Start
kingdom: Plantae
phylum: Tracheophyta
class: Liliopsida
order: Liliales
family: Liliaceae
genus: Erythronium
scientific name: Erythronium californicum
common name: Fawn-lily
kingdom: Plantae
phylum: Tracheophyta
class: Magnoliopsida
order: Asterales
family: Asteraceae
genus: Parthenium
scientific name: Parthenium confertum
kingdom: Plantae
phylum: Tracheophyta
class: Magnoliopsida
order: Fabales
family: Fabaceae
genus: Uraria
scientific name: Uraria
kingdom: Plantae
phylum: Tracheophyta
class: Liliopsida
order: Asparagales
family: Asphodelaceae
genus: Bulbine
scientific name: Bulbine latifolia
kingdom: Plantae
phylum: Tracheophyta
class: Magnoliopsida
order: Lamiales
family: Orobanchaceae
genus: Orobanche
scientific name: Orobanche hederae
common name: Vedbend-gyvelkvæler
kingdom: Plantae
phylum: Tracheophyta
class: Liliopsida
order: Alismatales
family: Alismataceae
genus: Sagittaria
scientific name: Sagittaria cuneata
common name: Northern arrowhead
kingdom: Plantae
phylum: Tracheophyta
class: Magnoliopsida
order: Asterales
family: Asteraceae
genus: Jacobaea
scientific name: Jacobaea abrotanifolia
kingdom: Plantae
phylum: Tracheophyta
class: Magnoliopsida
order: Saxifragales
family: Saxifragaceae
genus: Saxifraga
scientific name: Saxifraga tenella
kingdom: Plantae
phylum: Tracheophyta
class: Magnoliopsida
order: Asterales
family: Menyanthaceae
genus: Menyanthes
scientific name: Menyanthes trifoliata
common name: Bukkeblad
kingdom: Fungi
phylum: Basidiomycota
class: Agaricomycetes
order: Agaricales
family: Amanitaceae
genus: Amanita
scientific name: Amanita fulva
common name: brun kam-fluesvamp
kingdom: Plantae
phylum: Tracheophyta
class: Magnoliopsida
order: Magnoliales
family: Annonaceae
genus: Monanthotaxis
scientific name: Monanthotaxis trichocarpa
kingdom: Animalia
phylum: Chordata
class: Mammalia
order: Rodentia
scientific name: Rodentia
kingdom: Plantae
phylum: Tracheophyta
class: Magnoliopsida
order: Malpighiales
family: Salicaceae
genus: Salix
End
Lay out everything from the start of the entries down to the line containing "genus: Parthenium", both ends included, as a numbered list, and leave out blank lines.

Solution for this problem:
1. kingdom: Plantae
2. phylum: Tracheophyta
3. class: Liliopsida
4. order: Liliales
5. family: Liliaceae
6. genus: Erythronium
7. scientific name: Erythronium californicum
8. common name: Fawn-lily
9. kingdom: Plantae
10. phylum: Tracheophyta
11. class: Magnoliopsida
12. order: Asterales
13. family: Asteraceae
14. genus: Parthenium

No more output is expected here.